Creative types can even combine these search tips to get even more precise searches.

2. Use the Snipping Tool to capture a screen shot of any image on your screen.

Need to show someone a portion of what’s on your computer screen? In Windows, go to the Start Menu and type “snipping tool” in the search box. Once the tool is open, click “New,” and then select any area on your screen you wish to capture. The image can then be written on, drawn on, saved, or shared. What’s great is that the image is automatically saved to your clipboard and can then be pasted into a document or email. You also can pin the tool so you can easily use it whenever you need it.

With Mac OS X, use Command+Shift+4 or the Grab app to do much the same thing.

3. Use clicks rather than dragging to highlight words.

In Microsoft Word, instead of carefully pointing to your desired word with your cursor and dragging to highlight it, you can simply double-click on it. You can triple-click to highlight a whole paragraph. You can use Ctrl+Backspace to delete a whole word.

☆ ☆ ☆ ☆ ☆ ☆ ☆

** What to do **
Reproduce the computer tips text word for word, in full.

☆ ☆ ☆ ☆ ☆ ☆ ☆

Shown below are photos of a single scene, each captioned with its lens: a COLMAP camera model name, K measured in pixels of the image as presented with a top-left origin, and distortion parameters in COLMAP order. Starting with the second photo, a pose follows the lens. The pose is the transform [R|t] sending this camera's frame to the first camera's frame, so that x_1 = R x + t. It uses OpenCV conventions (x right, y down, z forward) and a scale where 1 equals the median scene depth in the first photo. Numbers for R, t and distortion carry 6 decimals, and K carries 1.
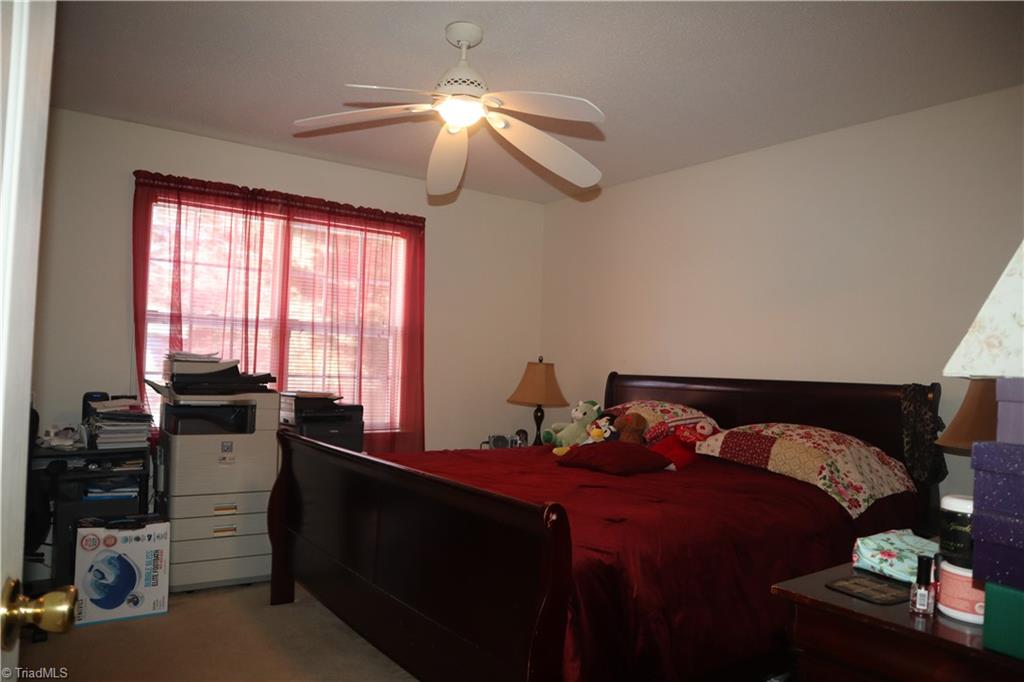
lens RADIAL K [[703.4, 0, 512.0], [0, 703.4, 341.0], [0, 0, 1]] dist [-0.125676, 0.079328]
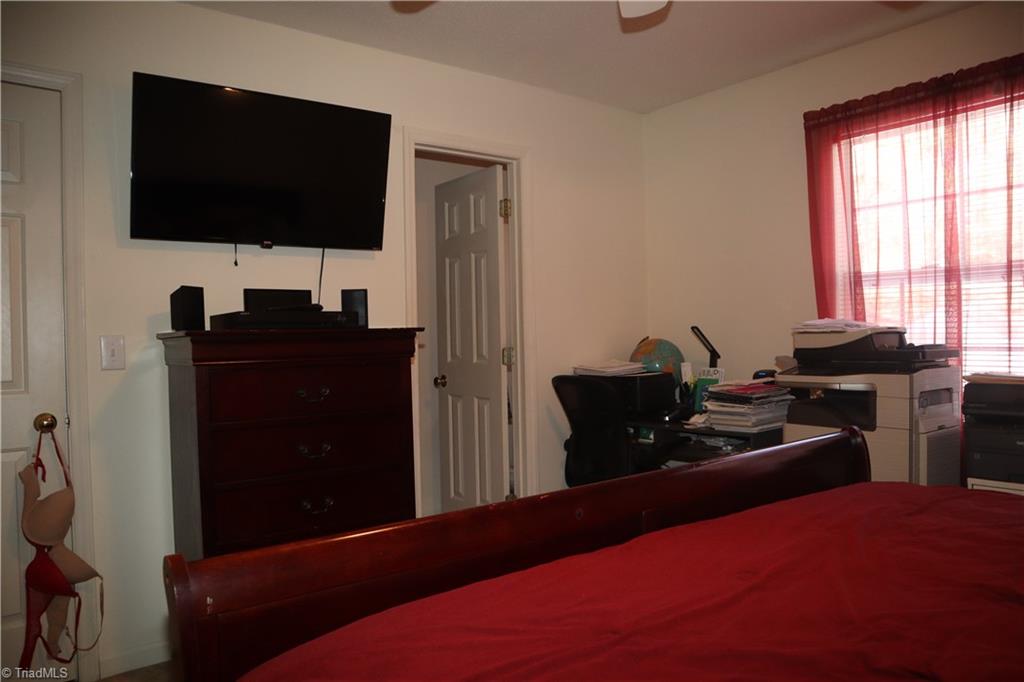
lens RADIAL K [[703.4, 0, 512.0], [0, 703.4, 341.0], [0, 0, 1]] dist [-0.125676, 0.079328]
pose [[0.023544, 0.024593, -0.999420, 0.318686], [0.105680, 0.994035, 0.026950, -0.020861], [0.994121, -0.106253, 0.020805, 0.551475]]
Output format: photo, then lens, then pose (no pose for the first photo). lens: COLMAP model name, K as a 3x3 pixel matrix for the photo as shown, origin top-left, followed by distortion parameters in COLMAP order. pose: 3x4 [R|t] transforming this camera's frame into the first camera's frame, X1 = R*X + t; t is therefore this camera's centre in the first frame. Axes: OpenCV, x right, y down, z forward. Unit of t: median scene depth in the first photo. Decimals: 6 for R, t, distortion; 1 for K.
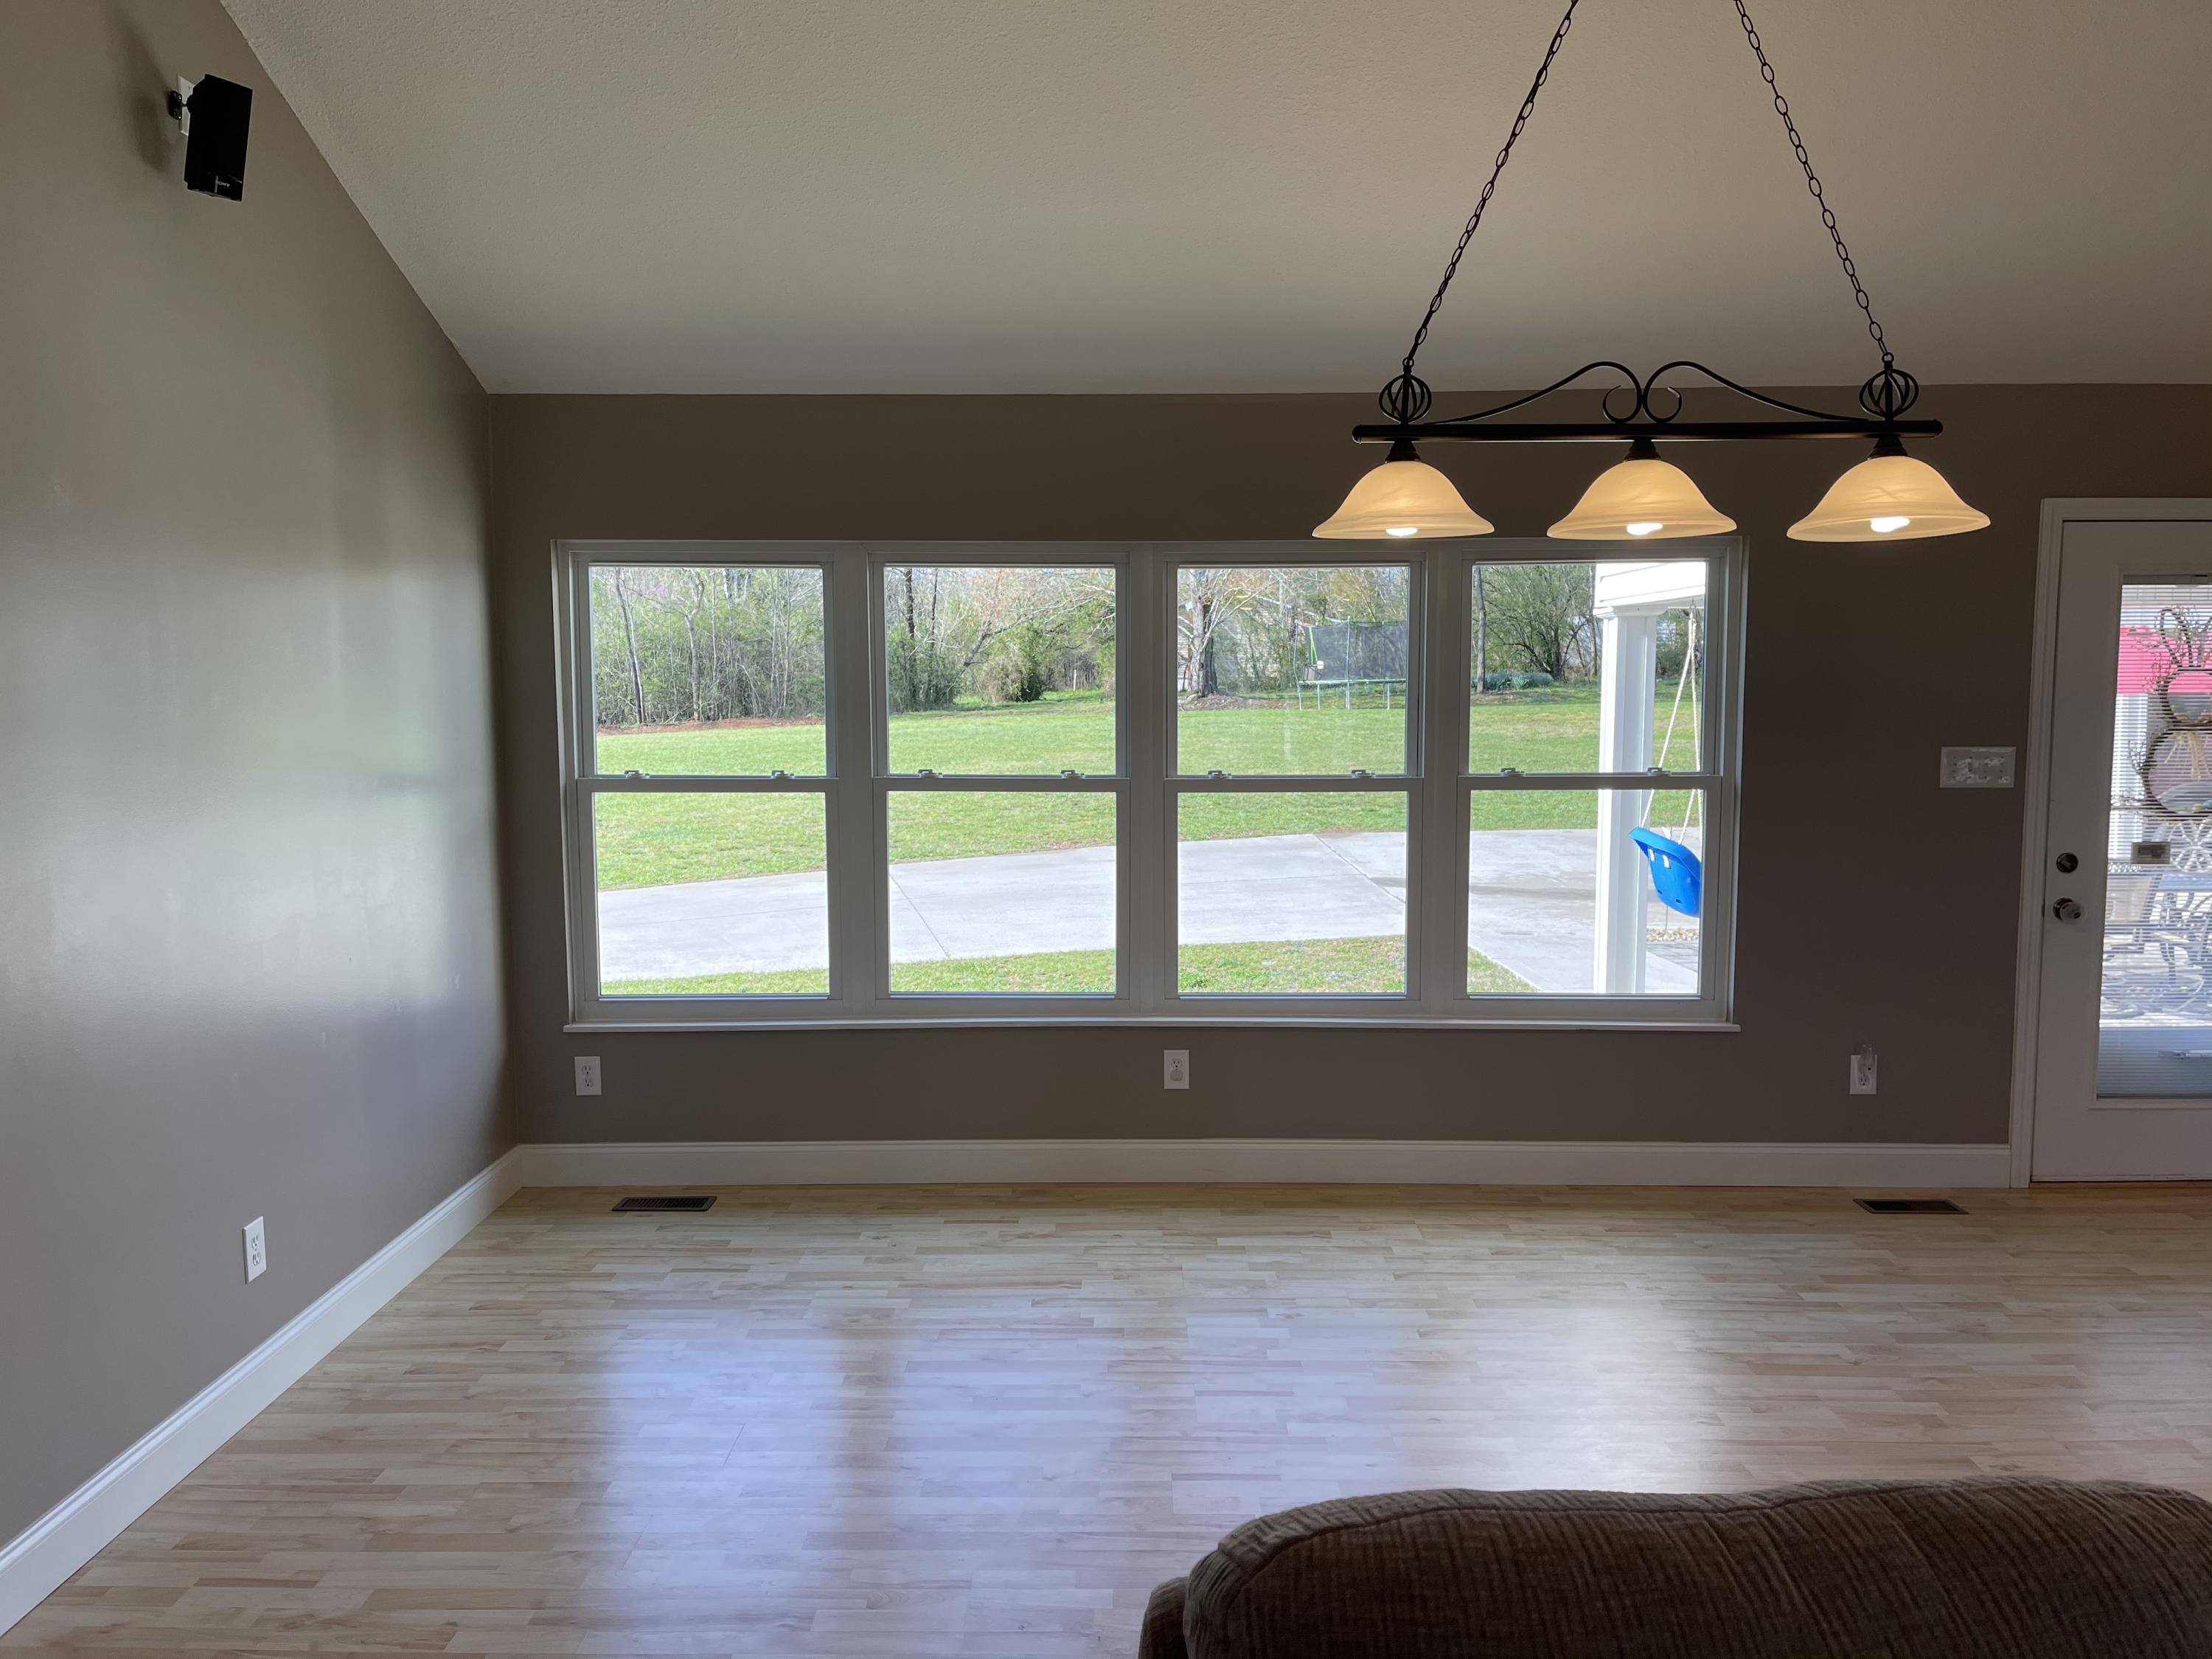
lens RADIAL K [[1660.5, 0, 1110.2], [0, 1660.5, 838.2], [0, 0, 1]] dist [0.082682, -0.103399]
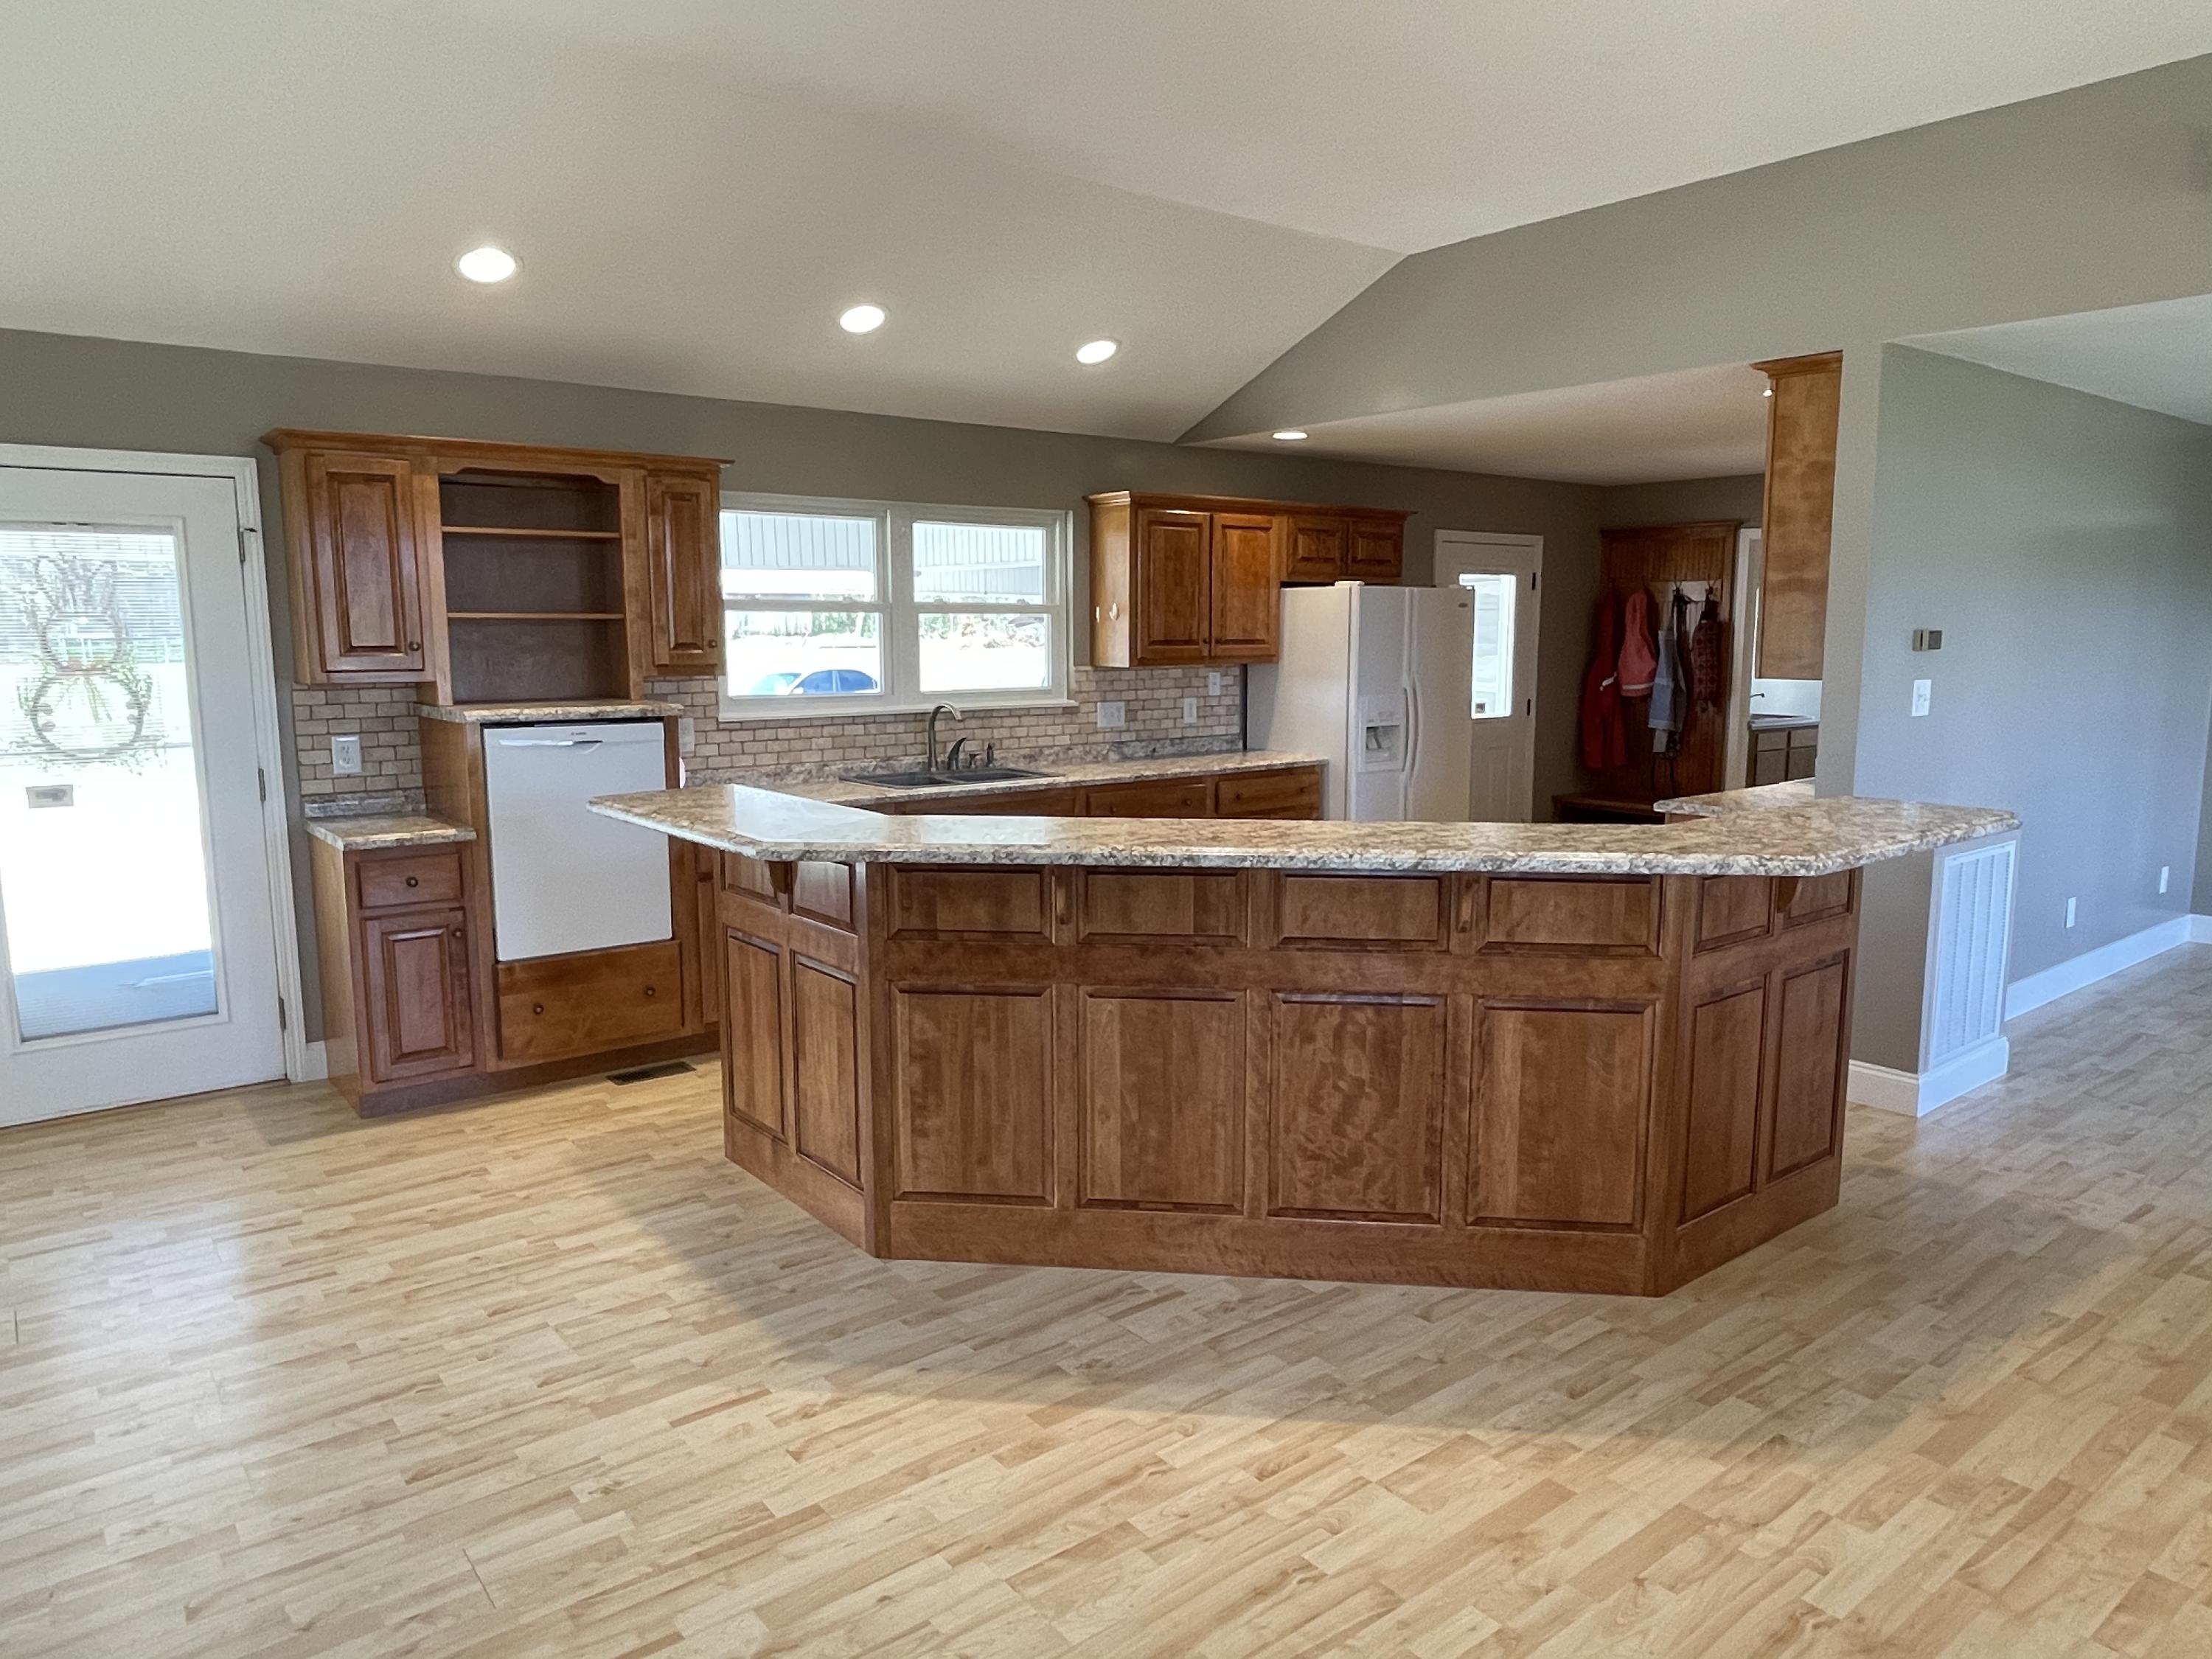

☆ ☆ ☆ ☆ ☆ ☆ ☆

** Reply to the task **
Creative types can even combine these search tips to get even more precise searches.

2. Use the Snipping Tool to capture a screen shot of any image on your screen.

Need to show someone a portion of what’s on your computer screen? In Windows, go to the Start Menu and type “snipping tool” in the search box. Once the tool is open, click “New,” and then select any area on your screen you wish to capture. The image can then be written on, drawn on, saved, or shared. What’s great is that the image is automatically saved to your clipboard and can then be pasted into a document or email. You also can pin the tool so you can easily use it whenever you need it.

With Mac OS X, use Command+Shift+4 or the Grab app to do much the same thing.

3. Use clicks rather than dragging to highlight words.

In Microsoft Word, instead of carefully pointing to your desired word with your cursor and dragging to highlight it, you can simply double-click on it. You can triple-click to highlight a whole paragraph. You can use Ctrl+Backspace to delete a whole word.